Friday, June 5

Utusan Malaysia’s closure may benefit Media Prima



The closure of Utusan Malaysia and Kosmo!, two of Utusan Melayu’s Malay language publications, may benefit the likes of Media Prima. — Bernama photo

KUCHING: Analysts at Affin Hwang Investment Bank Bhd (AffinHwang Capital) believe the closure of Utusan Malaysia and Kosmo!, two of Utusan Melayu Bhd’s (Utusan Melayu) Malay language publications, may benefit the likes of Media Prima Bhd (Media Prima).

This comes after a prolonged cash crunch that saw Utusan Melayu’s employees staging protests over unpaid wages in late August 2019.

As of October 9, 2019, employees from both Utusan Malaysia and Kosmo! were told to vacate their workstations with immediate effect. Both publications have long been the leading Malay language dailies in Malaysia, with daily hardcopy circulation of 97,000 and 136,000 respectively as at 2H18, according to Audit Bureau of Circulation Malaysia.

“In light of this unfortunate event, we believe Media Prima could potentially stand to gain some ground at the expense of Utusan given Media Prima’s publications are seen to be close substitutes,” AffinHwang Capital said yesterday in its notes.

Notably, Media Prima has two Malay language dailies in its stable: Berita Harian and Harian Metro. In terms of daily hardcopy circulation, Media Prima’s Malay language dailies fall behind Utusan Malaysia, commanding daily circulation of 63,000 and 86,000 as of the second half of 2018, respectively.

“Based on our estimates, a 10 to 30 per cent shift in readership/circulation toward Media Prima could lead to the group’s losses narrowing to the tune of five to 10 per cent for financial years 2019 (FY19) to FY21E.”

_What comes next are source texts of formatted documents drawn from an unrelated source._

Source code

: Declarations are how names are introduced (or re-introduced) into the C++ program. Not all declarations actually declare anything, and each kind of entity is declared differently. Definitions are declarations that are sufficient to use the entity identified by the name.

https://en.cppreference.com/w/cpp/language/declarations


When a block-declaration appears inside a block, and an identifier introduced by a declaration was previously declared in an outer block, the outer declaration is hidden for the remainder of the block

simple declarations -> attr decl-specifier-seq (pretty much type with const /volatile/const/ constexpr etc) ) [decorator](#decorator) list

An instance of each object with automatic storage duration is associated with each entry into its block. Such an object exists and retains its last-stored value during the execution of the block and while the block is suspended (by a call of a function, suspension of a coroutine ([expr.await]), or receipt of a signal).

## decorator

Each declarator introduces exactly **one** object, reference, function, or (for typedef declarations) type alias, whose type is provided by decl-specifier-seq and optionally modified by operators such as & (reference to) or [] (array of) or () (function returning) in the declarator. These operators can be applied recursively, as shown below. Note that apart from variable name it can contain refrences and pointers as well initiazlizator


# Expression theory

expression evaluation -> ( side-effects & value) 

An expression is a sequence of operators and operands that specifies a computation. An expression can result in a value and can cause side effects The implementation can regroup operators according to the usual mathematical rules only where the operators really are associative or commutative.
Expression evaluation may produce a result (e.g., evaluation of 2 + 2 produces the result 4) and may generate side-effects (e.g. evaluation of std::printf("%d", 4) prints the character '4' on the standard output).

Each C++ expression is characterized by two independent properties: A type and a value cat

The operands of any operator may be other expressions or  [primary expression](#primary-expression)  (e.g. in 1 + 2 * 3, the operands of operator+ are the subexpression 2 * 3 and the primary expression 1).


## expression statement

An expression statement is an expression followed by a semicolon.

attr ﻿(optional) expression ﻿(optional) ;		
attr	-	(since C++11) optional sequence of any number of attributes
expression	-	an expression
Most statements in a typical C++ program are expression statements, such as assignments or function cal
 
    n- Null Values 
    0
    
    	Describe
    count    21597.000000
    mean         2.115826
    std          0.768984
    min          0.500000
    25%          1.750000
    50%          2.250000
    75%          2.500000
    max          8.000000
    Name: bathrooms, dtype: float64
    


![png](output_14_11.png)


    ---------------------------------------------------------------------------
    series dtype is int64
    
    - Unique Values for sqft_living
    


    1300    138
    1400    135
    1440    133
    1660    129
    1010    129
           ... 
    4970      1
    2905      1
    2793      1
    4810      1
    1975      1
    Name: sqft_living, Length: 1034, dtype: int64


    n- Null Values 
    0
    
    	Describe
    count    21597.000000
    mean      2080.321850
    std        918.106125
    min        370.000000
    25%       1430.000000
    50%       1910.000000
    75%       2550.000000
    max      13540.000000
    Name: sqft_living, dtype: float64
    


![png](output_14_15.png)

The assumption takes into account an increase in contributions from both circulation as well as advertising revenue. In tandem with the rise in readership, we expect advertising revenue to similarly see an uptick.

“Assuming readers were to shift over to Media Prima’s publications, we could potentially see losses narrowing from our current projection of RM82 million, RM55 million and RM40 million over FY19 to FY21E,” AffinHwang Capital added.

“We keep our forecasts unhanged for now, pending further visibility on the shift in readers’ preferences. We reiterate our sell rating with an unchanged target price of RM0.38 per share.

“Barring any significant restructuring exercise, we maintain our cautious stance given the persistent challenging operating environment.”